In the 35th GLAAD Media Awards, Little Goody Two-Shoes was nominated for Outstanding Video Game.

==Related games==
=== Pocket Mirror ===

Little Goody Two Shoes is a prequel of the 2016 RPG Maker game, Pocket Mirror. Pocket Mirror is a role-playing adventure horror game that includes original artwork, animation, soundtrack, and voice acting. In the game, players guide a young girl through a mysterious and surreal world as she searches for her true identity. It is presented from a top-down perspective and focuses on exploration, puzzle-solving, and story-driven progression. Players’ decisions can influence how the story unfolds, leading to multiple possible endings. The story is about a young girl who wakes up in a strange mansion with no memory of her past and only a pocket mirror with her. As she explores the mansion’s dark halls and rooms, she meets different characters, solves puzzles, and slowly learns the truth about who she is and the evil hidden inside the mansion.

The original Pocket Mirror was created by AstralShiftPro. The group, consisting of around fifteen members included artists, composers, voice actors, a writer, a programmer, and an animator. The game was developed using RPG Maker VX Ace and was heavily inspired by classic RPG horror titles, such as Ib and The Witch's House and fairy-tale themes. After its release, the developers continued to update the game, with version 1.3 becoming the final update. AstralShift later announced that Pocket Mirror Classic would no longer receive any new fixes or patches. The last available version can still be downloaded from Itch.io.

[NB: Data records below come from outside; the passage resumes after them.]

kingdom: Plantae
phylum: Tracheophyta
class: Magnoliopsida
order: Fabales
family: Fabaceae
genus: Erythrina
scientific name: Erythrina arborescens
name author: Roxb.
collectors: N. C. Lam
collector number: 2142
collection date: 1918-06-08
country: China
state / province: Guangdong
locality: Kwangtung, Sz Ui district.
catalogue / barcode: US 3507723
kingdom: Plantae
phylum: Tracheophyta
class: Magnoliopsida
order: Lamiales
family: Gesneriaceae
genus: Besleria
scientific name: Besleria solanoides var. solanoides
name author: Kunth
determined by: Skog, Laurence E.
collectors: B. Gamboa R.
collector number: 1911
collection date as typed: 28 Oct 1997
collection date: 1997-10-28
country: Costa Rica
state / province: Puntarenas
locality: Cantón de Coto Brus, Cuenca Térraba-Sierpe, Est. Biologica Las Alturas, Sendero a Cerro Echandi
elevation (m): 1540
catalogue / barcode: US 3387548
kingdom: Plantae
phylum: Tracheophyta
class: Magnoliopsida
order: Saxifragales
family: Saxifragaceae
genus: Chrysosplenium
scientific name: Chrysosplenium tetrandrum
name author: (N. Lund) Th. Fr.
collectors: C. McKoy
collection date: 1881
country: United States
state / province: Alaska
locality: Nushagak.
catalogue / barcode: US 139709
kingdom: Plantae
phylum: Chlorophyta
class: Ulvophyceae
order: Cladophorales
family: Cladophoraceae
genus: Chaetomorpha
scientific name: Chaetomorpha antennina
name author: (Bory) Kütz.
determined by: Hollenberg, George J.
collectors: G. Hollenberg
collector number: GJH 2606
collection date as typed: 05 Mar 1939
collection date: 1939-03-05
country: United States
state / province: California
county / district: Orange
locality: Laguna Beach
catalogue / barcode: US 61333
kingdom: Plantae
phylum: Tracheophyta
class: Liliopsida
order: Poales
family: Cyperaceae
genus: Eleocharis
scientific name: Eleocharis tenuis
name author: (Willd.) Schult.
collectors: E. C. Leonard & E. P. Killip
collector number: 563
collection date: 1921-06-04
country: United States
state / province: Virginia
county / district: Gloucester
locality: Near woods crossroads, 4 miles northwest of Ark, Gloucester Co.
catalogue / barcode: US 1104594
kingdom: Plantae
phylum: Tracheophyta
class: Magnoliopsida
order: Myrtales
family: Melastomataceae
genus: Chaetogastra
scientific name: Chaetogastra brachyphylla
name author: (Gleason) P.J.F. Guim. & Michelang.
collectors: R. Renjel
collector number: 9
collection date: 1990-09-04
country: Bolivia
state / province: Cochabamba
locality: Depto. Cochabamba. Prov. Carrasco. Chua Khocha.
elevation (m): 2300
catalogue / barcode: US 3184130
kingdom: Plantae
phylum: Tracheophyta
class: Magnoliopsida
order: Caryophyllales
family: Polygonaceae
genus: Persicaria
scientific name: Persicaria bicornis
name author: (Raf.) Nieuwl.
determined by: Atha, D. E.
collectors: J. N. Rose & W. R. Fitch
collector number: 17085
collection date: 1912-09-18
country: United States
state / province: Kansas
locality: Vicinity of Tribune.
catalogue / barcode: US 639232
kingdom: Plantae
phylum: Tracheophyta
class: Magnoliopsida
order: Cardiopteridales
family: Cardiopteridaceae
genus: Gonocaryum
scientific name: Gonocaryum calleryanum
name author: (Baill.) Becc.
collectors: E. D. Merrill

In 2022, AstralShift announced a remake of the game titled Pocket Mirror: GoldenerTraum (“Golden Dream” in German). The remake was built completely from the ground up using RPG Maker MZ, featuring enhanced visuals, updated gameplay, and expanded story content. It was officially released on May 19, 2023. The remake aimed to refine the original experience while staying true to its tone and atmosphere. On March 26, 2026, it was announced that the game will get console ports for PlayStation 4 and PlayStation 5, although it's currently unknown if it will get ported to Xbox Series X/S and Nintendo Switch 2.

=== Hell Maiden ===

Hell Maiden is an upcoming horde survival deck-building game developed and published by AstralShiftPro for Windows. The game is a loose sequel to the Divine Comedy and follows Dante on a second journey to Paradiso after losing the memories of her initial trip and awakening to find herself back in the depths of Hell. The game was initially teased on January 10, 2025. The demo for Hell Maiden launched on October 13, 2025 on Steam with early access being released on July 16, 2026.